32 thoughts on “Woven clothing labels + a cheap trick

  1. Hello,

    I was just wondering if you knew anything about silkscreen labels (the labels that are just printed on fabric)? Like where you could get them done??? Or do iron on labels exist? Also what company did you get your labels from?

    Sorry about the load of questions. Awesome labels by the way!

    Please e-mail me.


    1. The woven labels are from FancyWeaver on Etsy: http://www.etsy.com/shop/FancyweaverEtsy

      They also sell printed/silkscreened labels, and I would guess the prices for those are also really good.

      There are other sellers on Etsy that have printed labels as well as iron-on labels. You can make your own with iron-ons or printable fabric. There are links to some tutorials here: http://whatthecraft.com/tutorial-directory/tutorials-related-to-selling-packaging-handmade-goods/

  2. @lex about those printed labels if i wanted to make my own printed label, how would i be able to cut them with out it fraying or should I ask i would i be able to cut them and still come out with a smooth edge

    1. For a good smooth edge, I’d suggest getting a rotary cutter (looks like a pizza cutter for fabric) and a big ruler. It makes nice clean edges.

      As for fraying… if you used iron-on sheets, I would imagine the iron-on itself would sort of “seal” the fabric edges all by itself. If you used a knit fabric, it would be even less likely to fray, though I’ve heard you don’t get as crisp of colors with knits versus woven.
      To be extra sure they don’t fray (especially since I haven’t really played much with iron-ons and woven fabric) you can spray the edges with FrayCheck, which should be available at any craft supply store.

  3. I love clothing labels almost as much as the clothes they come in, I have a bag of shirt tags that I plan to randomly place on a quilt some day. My favorite one I cut from cold weather coveralls my Dad had, with a penguin on it that says “Chiller Killer.” Your labels look awesome!

    1. Thank you! Oddly enough, my parents had a friend that designed labels and sometimes he’d send them samples of the really cool ones! Maybe that’s why I can’t stand not having something that stands out. 😀

  4. Your labels are pretty cool. I do like the design. I’ve recently ordered some woven labels as well, hoping they look as good as yours!

  5. Just wondering how you seal the edges of the labels you purchased from Fancyweaver? I just ordered some as well and used your tip for putting two labels on one and I am planning on just cutting them.
    Thank you!

    1. You could use FrayStop or FrayCheck before cutting. You could also melt the edges with a flame. I just sew the raw edge into the seam of the garment, and then there’s no sealing necessary.

  6. Cute labels! Love to hear you are still sewing and your business is going well! I’d love to follow your blog if you have one! I just stumbled upon this through googling clothing labels! Tell Tim I said, “hi”! Totally going to your etsy right now!

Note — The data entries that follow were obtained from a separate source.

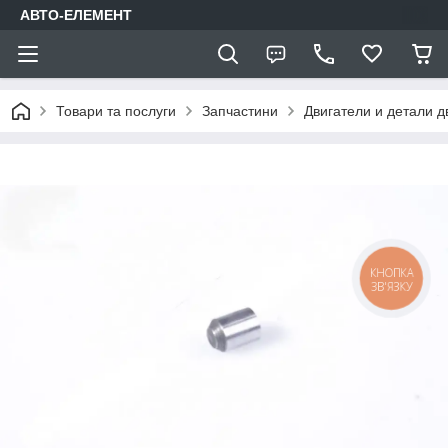
АВТО-ЕЛЕМЕНТ
Товари та послуги
Запчастини
Двигатели и детали д
КНОПКА
ЗВ'ЯЗКУ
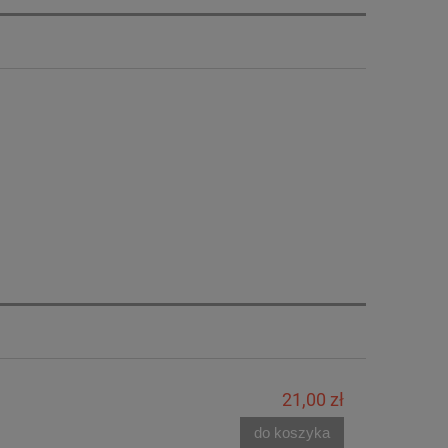
21,00 zł
do koszyka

    Angie (ackley… from western)

  7. I am thinking of using your awesome idea and ordering 2x labels and then cutting them in half. May I ask what size/dimensions you used? I’ve got my label mostly done, designed in photoshop, but I wanted to be sure I got the dimensions correct. Thank you.

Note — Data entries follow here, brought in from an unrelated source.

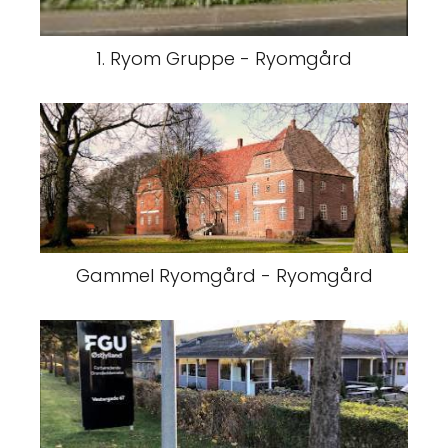
1. Ryom Gruppe - Ryomgård
Gammel Ryomgård - Ryomgård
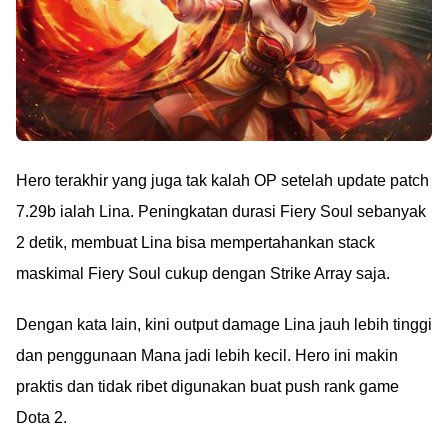
Hero terakhir yang juga tak kalah OP setelah update patch
7.29b ialah Lina. Peningkatan durasi Fiery Soul sebanyak
2 detik, membuat Lina bisa mempertahankan stack
maskimal Fiery Soul cukup dengan Strike Array saja.
Dengan kata lain, kini output damage Lina jauh lebih tinggi
dan penggunaan Mana jadi lebih kecil. Hero ini makin
praktis dan tidak ribet digunakan buat push rank game
Dota 2.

    1. Sorry, I missed this comment before!
      The size I used was:
      Length: 100mm
      Width: 38mm

      It looks like now their standard dimensions are a bit smaller, though.

  8. hi, how did you make your own labels? where can i buy the iron on labels or printable fabrics? your label that you made for your self looks great!! i am in rush to make the labels myself and i need help asap! please help me!! =)

    1. You can use a lighter or a candle flame to lightly melt the cut edge. I usually just sew the cut edge to the garment with a zig-zag stitch without sealing it. I wait until I’m ready to sew a label for cutting, and that way it doesn’t have a chance to fray much.